## Activity:
Copy out again, unchanged, the listing below from the line that has "8: (385, 396)" through the line that has "27: (392, 364)".

## Material for this exercise:
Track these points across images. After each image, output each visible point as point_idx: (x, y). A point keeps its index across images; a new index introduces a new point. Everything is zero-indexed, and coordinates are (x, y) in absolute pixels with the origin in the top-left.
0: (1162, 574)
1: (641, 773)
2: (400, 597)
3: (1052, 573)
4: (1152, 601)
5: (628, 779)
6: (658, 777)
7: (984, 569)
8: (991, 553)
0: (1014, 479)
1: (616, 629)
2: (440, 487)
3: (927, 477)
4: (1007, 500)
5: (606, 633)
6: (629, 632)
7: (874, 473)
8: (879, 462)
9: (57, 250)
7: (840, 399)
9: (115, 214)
==
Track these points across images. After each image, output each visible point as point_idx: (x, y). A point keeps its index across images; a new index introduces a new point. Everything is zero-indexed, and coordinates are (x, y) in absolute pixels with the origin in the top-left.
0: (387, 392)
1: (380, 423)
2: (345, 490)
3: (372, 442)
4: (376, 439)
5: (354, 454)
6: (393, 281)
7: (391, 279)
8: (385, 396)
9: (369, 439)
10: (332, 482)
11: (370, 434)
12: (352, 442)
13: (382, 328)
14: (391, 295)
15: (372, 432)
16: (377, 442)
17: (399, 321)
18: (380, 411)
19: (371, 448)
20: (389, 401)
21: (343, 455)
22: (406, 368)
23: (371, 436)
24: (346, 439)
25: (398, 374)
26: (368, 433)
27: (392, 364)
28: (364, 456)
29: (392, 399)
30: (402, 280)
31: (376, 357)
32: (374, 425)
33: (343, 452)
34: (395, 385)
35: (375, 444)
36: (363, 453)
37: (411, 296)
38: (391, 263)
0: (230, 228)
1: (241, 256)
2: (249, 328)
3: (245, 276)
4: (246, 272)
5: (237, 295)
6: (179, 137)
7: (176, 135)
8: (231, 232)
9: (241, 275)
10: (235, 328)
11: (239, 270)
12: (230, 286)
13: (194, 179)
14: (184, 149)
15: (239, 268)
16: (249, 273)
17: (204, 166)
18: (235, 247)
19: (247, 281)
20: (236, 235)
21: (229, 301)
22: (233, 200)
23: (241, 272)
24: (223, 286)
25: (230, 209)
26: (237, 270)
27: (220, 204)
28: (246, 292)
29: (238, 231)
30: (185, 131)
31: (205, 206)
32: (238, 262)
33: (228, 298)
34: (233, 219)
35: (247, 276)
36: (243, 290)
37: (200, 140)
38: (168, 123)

## Written response:
8: (385, 396)
9: (369, 439)
10: (332, 482)
11: (370, 434)
12: (352, 442)
13: (382, 328)
14: (391, 295)
15: (372, 432)
16: (377, 442)
17: (399, 321)
18: (380, 411)
19: (371, 448)
20: (389, 401)
21: (343, 455)
22: (406, 368)
23: (371, 436)
24: (346, 439)
25: (398, 374)
26: (368, 433)
27: (392, 364)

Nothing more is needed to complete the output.